Morgan and another student, a 16-year-old boy, were arrested Jan. 25, after other students reported receiving troubling text messages from the boy.
Subsequent searches turned up no explosives, but police said they did find plans for an explosive device, along with maps of the school and its security.
Police have said they allegedly planned to detonate a bomb during a school assembly, then steal an airplane and fly away to freedom.
Deputy Weber County Attorney Dean Saunders said the plea deal was appropriate because Morgan was "much less culpable" than the 16-year-old.
"The other person was the driving force behind it," said Saunders, referring to the 16-year-old's role in the bomb plot.
Saunders said finding an appropriate punishment for Morgan was somewhat of a challenge, because Morgan had only been 18 and a legal adult for a month at the time of his January arrest.
The 16-year-old's case, on the other hand, was handled in juvenile court.
"That person will not end up with an adult record," he said. "[Morgan] will."
Defense attorney Brenda Beaton said Morgan accepted the deal because "he feels a trial in this situation is too risky."
Morgan did not make a statement during the hearing.
Prosecutors agreed that if Morgan were accepted into the military, his probation would be shortened to a year. Lyon ruled that this option would be available, but that proof of his acceptance into the military must be provided to the court.
In April, the 16-year-old was ordered to spend at least six months in a secure juvenile detention facility.

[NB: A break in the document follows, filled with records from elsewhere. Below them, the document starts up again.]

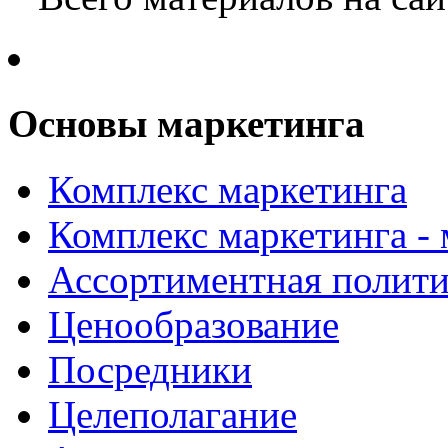
Основы маркетинга
Комплекс маркетинга
Комплекс маркетинга -
Ассортиментная полити
Ценообразование
Посредники
Целеполагание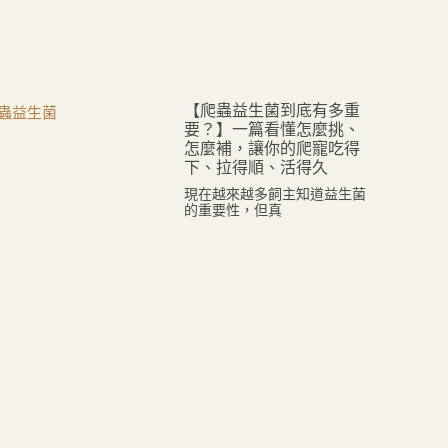
【爬蟲益生菌到底有多重
要？】一篇看懂怎麼挑、
怎麼補，讓你的爬寵吃得
下、拉得順、活得久
現在越來越多飼主知道益生菌
的重要性，但真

The boy told 2nd District Court Juvenile Judge Janice Frost that he never planned to hurt anyone and that he invented the bomb plot, and purposely leaked it to other students, out of frustration at being ignored when he tried to raise concerns about measures to prevent a school shooting.
The boy a staff member at the student newspaper wrote a story in April 2010 outlining the high school's plan for handling a school shooting or similar event. He specifically cited the deadly shootings at Columbine High School and Virginia Tech and pointed out what he felt were shortcomings in Roy High's "preventative security measures."
Last year, the teen traveled to Colorado to interview the principal of Columbine for another story. But the school pulled the plug on the article before he left for the interview, said Scott Nickle, the teen's defense attorney.
Upset at being "dismissed" about the dangers of a mass shooting, the teen in January decided to try "a last ditch attempt" to scare teachers and students into awareness, Nickle said, by creating the bomb plot and sending a text to a student who likely would contact school administrators.
"I felt invalidated," he told Frost. "My initial goal was awareness."
Prosecutors had been working to certify the 16-year-old as an adult, which potentially could have landed him in prison for up to life. But the boy avoided that possibility by pleading guilty as charged to first-degree felony possession of weapon of mass destruction.
In addition to detention, the judge ordered the boy to pay $8,000 to $10,000 in restitution, which was the cost of re-keying all door locks at the high school. The locks were changed because the teen who was a technician for the drama department at one point had the keys to the school.
The teen's father said in court in April that while his son overstepped the line, he believes the situation could have been avoided if the boy's concerns about the lack of school security had been addressed.
"We understand the route he took was inappropriate," the man said.
"That's why we are so supportive of what [juvenile authorities] are doing now."
A juvenile parole board will determine when the 16-year-old is released from detention. Juvenile offenders can be held until they turn 21.
The Tribune generally does not name juveniles charged with crimes.